Shimul Jhaveri Kadri
When we began thinking of this series The Way We Work, we wanted to explore the connections between design practices and the spaces they occupy. Spaces are powerful silent actors in our relationships with other people and ourselves. Chaos, joy, contentment, pride, insecurity, all sorts of emotions silently accessorise our homes and offices. Even if unknowingly, we create environments in our own reflection, representing our lives at a particular moment in time. Architect Shimul Jhaveri Kadri’s office has changed three times and at pivotal moments in the evolution of a practice that she set up 30 years ago, out of her children’s room.
It is quintessential Shimul to be so practical about something that was both incidental and essential to the firm. The evolution of spaces went hand in hand with a career that has objectively established her as one of the best architects in India. Her projects, spanning factories to residences and hotels, are peppered across the country, and the studio has garnered dozens of awards and citations. Recently, as an acknowledgement of the role of her associates in its success, the firm SJK Architects became a partnership of four: Shimul, Vaishali Shankar, Sarika Shetty, and Roshni Kshirsagar.
It was then a collective aspiration to occupy an office that better represented the sort of firm it is today. The quartet’s dream location in Mumbai was the art and heritage precinct of Colaba, which is a quintessential Maximum City neighbourhood of chaotic urban beauty, filled with hotels, art galleries, hip restaurants and coffeeshops. But then it was Covid, the phenomenon that broke our illusion of office-bound 9 to 5 work culture, that created an opportunity for SJK to settle down into a new space, which they found in September 2021.
This new office is within a heritage building whose neighbourhood offers views of icons: the Taj Mahal Palace Hotel & Tower and the Gateway of India. The SJK front door opens to enviable 14ft-high ceiling rooms left open-ended, giving the impression that people can occupy and leave areas at will. Save for one long work desk with computers, other spaces allude to congregation but don’t specifically articulate what sort; you sit and have a coffee or a meeting, the choice is the occupants’. Roshni, the youngest partner-inductee who’s been at SJK since 2007, leads the practice’s interior design vertical and oversaw that function for their new office design, which she says represents the firm’s amalgamate aesthetic.

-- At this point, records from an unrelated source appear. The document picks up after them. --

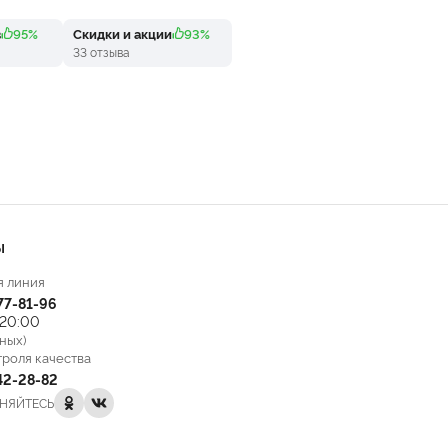
в
95%
Скидки и акции
93%
33 отзыва
Ы
я линия
777-81-96
 20:00
ных)
троля качества
142-28-82
НЯЙТЕСЬ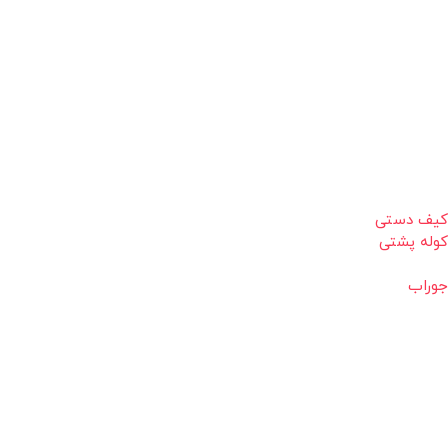
کیف دستی
کوله پشتی
جوراب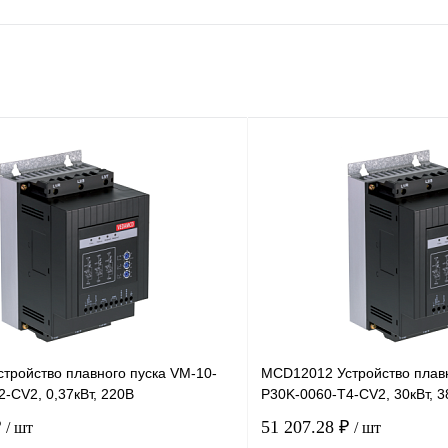
тройство плавного пуска VM-10-
MCD12012 Устройство плавн
-CV2, 0,37кВт, 220В
P30K-0060-T4-CV2, 30кВт, 
₽
51 207.28 ₽
/ шт
/ шт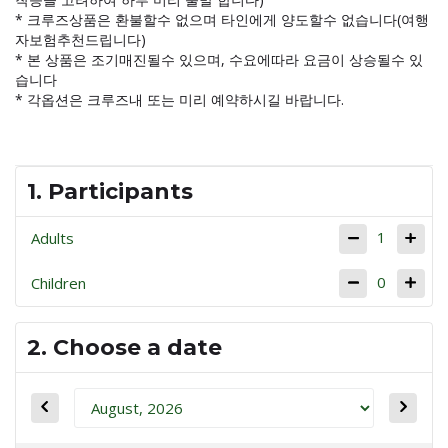
* 크루즈상품은 환불할수 없으며 타인에게 양도할수 없습니다(여행
자보험추천드립니다)
* 본 상품은 조기매진될수 있으며, 수요에따라 요금이 상승될수 있
습니다
* 각옵션은 크루즈내 또는 미리 예약하시길 바랍니다.
1. Participants
1
Adults
0
Children
2. Choose a date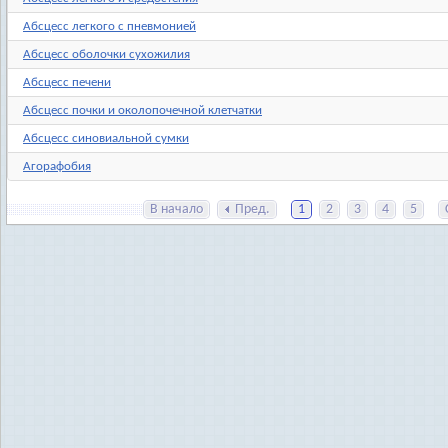
Абсцесс легкого с пневмонией
Абсцесс оболочки сухожилия
Абсцесс печени
Абсцесс почки и околопочечной клетчатки
Абсцесс синовиальной сумки
Агорафобия
В начало
Пред.
1
2
3
4
5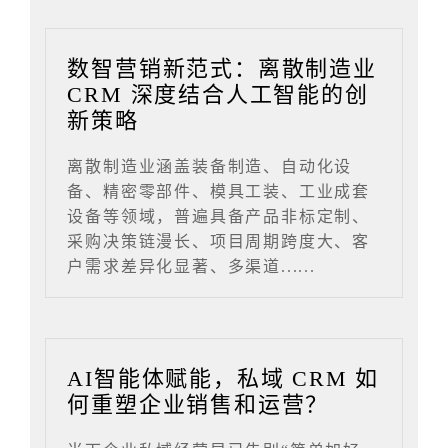
数智营销新范式：离散制造业
CRM 深度结合人工智能的创
新策略
离散制造业涵盖装备制造、自动化设
备、精密零部件、模具工装、工业成套
设备等领域，普遍具备产品非标定制、
采购决策链漫长、项目周期跨度大、客
户需求差异化显著、多渠道......
AI智能体赋能，私域 CRM 如
何重塑企业销售和运营？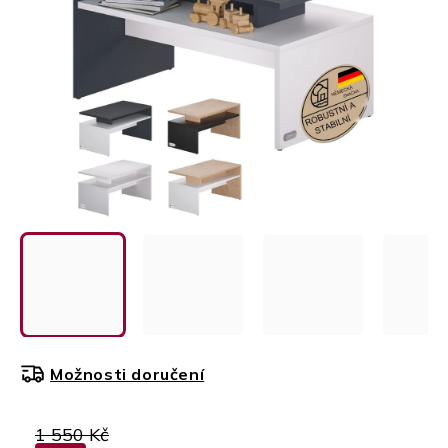
Možnosti doručení
1 550 Kč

The office rarely sees all 30-plus employees at the space together at the same time, since the practice adopted a hybrid model of functioning back in 2020. Vaishali, who has been with the firm since 2000, says the pandemic and new style of working taught them to function with a healthy dose of mutual trust. “It isn’t about efficiency or saving time, it was a leap of faith,” she says. Faith backed by new systems to cope with an online-offline model. The team now has what they call a virtual ‘standup’ via Zoom in the morning and evening to check in on one another, while time at the office is kept aside for discussions about bottlenecks, client visits, and for fostering office culture among the staff, so deliberately followed because without it, the essence of the firm would be lost. Sarika, who joined this practice as a 21-year-old intern back in 2001, says the firm manages to evolve by adopting new technology learnings from young talent that join. And then combine that with organisational processes and a strong sense of culture that’s translated through simple activities like shared meals and stories. “It is important so that new people joining don’t feel lost and left wondering what’s in it for them,” says Sarika.

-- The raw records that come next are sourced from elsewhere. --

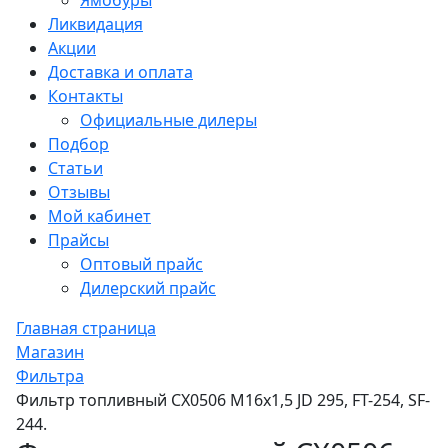
Ямобуры
Ликвидация
Акции
Доставка и оплата
Контакты
Официальные дилеры
Подбор
Статьи
Отзывы
Мой кабинет
Прайсы
Оптовый прайс
Дилерский прайс
Главная страница
Магазин
Фильтра
Фильтр топливный CX0506 М16х1,5 JD 295, FT-254, SF-
244.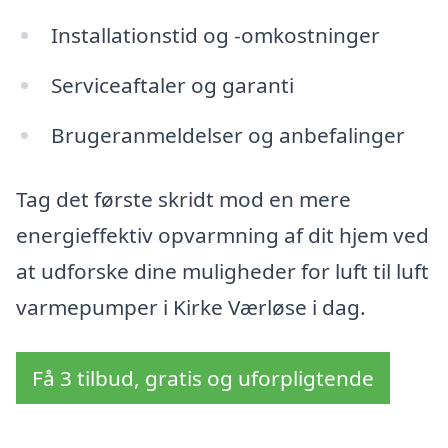
Installationstid og -omkostninger
Serviceaftaler og garanti
Brugeranmeldelser og anbefalinger
Tag det første skridt mod en mere
energieffektiv opvarmning af dit hjem ved
at udforske dine muligheder for luft til luft
varmepumper i Kirke Værløse i dag.
Få 3 tilbud, gratis og uforpligtende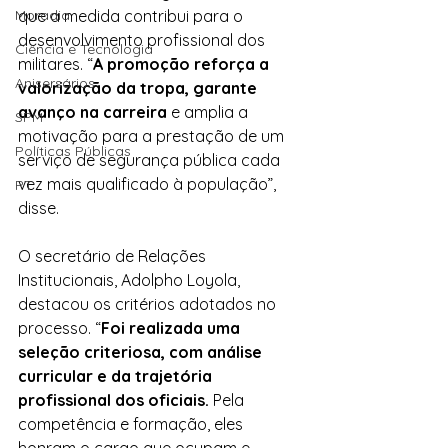
Moradia
que a medida contribui para o 
desenvolvimento profissional dos 
Ciência e Tecnologia
militares. “
A promoção reforça a 
Anisersários
valorização da tropa, garante 
avanço na carreira
 e amplia a 
SPM
motivação para a prestação de um 
Políticas Públicas
serviço de segurança pública cada 
vez mais qualificado à população”, 
PT
disse.
O secretário de Relações 
Institucionais, Adolpho Loyola, 
destacou os critérios adotados no 
processo. “
Foi realizada uma 
seleção criteriosa, com análise 
curricular e da trajetória 
profissional dos oficiais.
 Pela 
competência e formação, eles 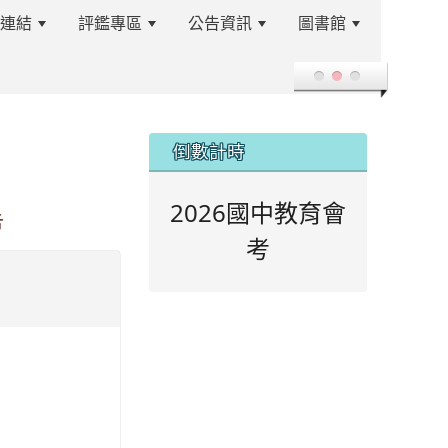
站連結
評鑑專區
公告資訊
圖書館
登入
:::
倒數計時
2026國中教育會
告
考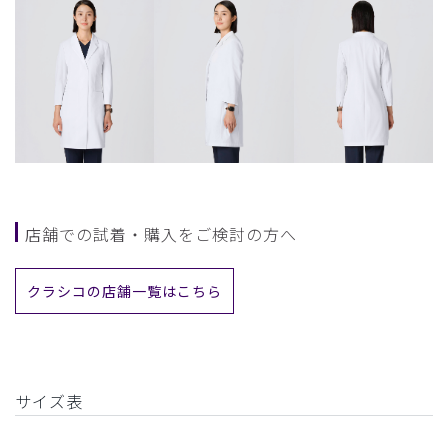
店舗での試着・購入をご検討の方へ
クラシコの店舗一覧はこちら
サイズ表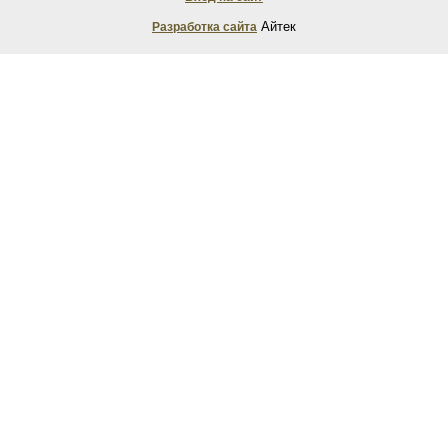
Айтек
Разработка сайта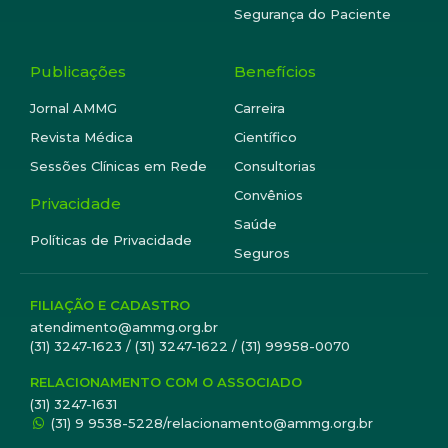
Segurança do Paciente
Publicações
Benefícios
Jornal AMMG
Carreira
Revista Médica
Científico
Sessões Clínicas em Rede
Consultorias
Convênios
Privacidade
Saúde
Políticas de Privacidade
Seguros
FILIAÇÃO E CADASTRO
atendimento@ammg.org.br
(31) 3247-1623 / (31) 3247-1622 / (31) 99958-0070
RELACIONAMENTO COM O ASSOCIADO
(31) 3247-1631
(31) 9 9538-5228/relacionamento@ammg.org.br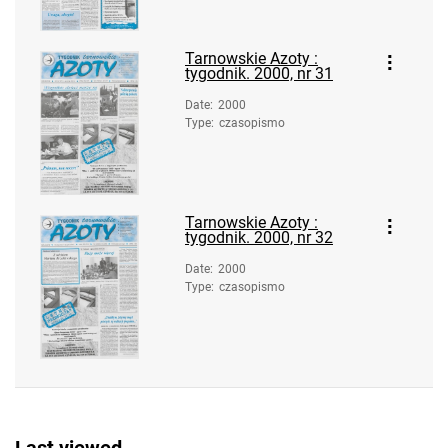
Tarnowskie Azoty : tygodnik. 1997, nr
12
Tarnowskie Azoty :
Tarnowskie Azoty : tygodnik. 1997, nr
tygodnik. 2000, nr 31
13
Date
:
2000
Tarnowskie Azoty : tygodnik. 1997, nr
Type
:
czasopismo
14
Tarnowskie Azoty : tygodnik. 1997, nr
15
Tarnowskie Azoty :
Tarnowskie Azoty : tygodnik. 1997, nr
tygodnik. 2000, nr 32
16
Date
:
2000
Tarnowskie Azoty : tygodnik. 1997, nr
Type
:
czasopismo
17
Tarnowskie Azoty : tygodnik. 1997, nr
18
Tarnowskie Azoty : tygodnik. 1997, nr
19
Tarnowskie Azoty : tygodnik. 1997,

The Beautiful Homes team filmed the SJK office on a Friday; by lunchtime there’s a buffet of homemade foods on the central meeting table, an online client meeting is taking place in the office’s only closed-off meeting room, people are at their work desks while others are chatting around the food. The open windows are allowing in the unfiltered sounds of the neighbourhood along with the sticky humid heat. Some folks are planning to get some coffee at the Kitchen Garden coffeeshop down the street after lunch, and there’s going to be a Friday get-together at the office later that evening. A new space and location offering a group of colleagues new ways to work and bond together.